Святейший патриарх всея Руси, с окладистой, но короткой белой бородой, в белом патриаршем клобуке, – он сидел направо от царя, – встал, благословил трапезу и, шелестя белой одеждой, вышел.
То был отец царя, Филарет Никитич, вернувшийся из плена польского. Тот самый Филарет, который привез из Углича на третий день венчанья Шуйского на царство мощи царевича Димитрия, убитого будто людьми Бориса Годунова. Филарет Никитич был у поляков заложником за Владислава, сына Сигизмунда III, более шести лет. Обменен он был на знатных поляков, задержанных в Москве со времен великой смуты. Вернувшись из польского плена, Филарет взял в свои руки власть с титулом «великого государя и святейшего патриарха». В первые годы царствования Михаила Федоровича именем царя правили его отец, мать – инокиня-старица Марфа Ивановна и ее родня – бояре Салтыковы.
«Вот удостоились, – подумал атаман, – святейший нас благословил. Да он же и самозванцев признавал; он всем служил. Недаром говорят о Филарете, что нравом он сильно вспыльчив и жесток. Всякого звания людей томил в заключении безвинно и наказывал сильно… Святейший!»
Тут стали обносить блюдами. Детина с кольцами кудрей, в плечах косая сажень, остановился возле атамана, поклон отбил.
– Царь и великий князь Михайло Федорович жалует тебя, атамана, хлебом да солью.
– Хлебом? То дорого! А соль всех царских милостей дороже нам, – ответил атаман и поклонился на все четыре стороны. Но прежде всех – царю. Жаловать хлебом-солью было в обычае всех царей московских.
Детина с кудрями понесся дальше: к казакам, князьям, боярам да служителям церкви. Служители церкви сидели за особым столом.
Другой детина подлетел, поклон старательно отбил.
– Царь и великий князь всея Руси Михайло Федорович жалует тебя, атаман Алексей Старой, жареным лебедем, а всех казаков твоих – гусями да журавлями.
– То, знать, царь милостиво пожаловал! – ответил атаман.

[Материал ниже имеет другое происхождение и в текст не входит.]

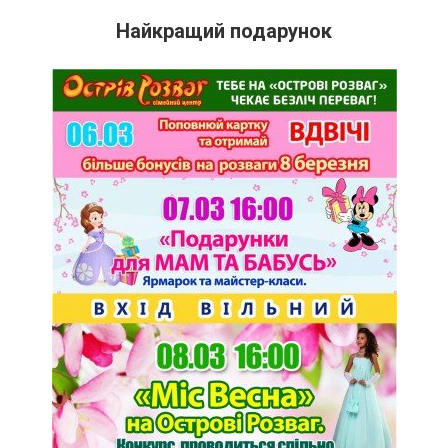
Найкращий подарунок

Опять поклон отбил на все четыре стороны, царю – прежде всех.
Подскочил третий детина, тучный.
– Царь жалует… тебя, атаман… Алексей Старой… – и налил в серебряную чашу водки, в другую – мальвазии, вина из Греции, а в третью – меду янтарного, чистого как слеза.
Атаман Старой усерднее других за мальвазию отбил царю поклон.
Царь поднял свою чашу.
– Во здравие земли и веры христианской! – возгласил он.
– Во здравие царя! – всех громче крикнул атаман. – Земля стоит! И вера нерушима. Царю стоять найкрепче на земле! А казакам да атаманам сиять во славе на Дону!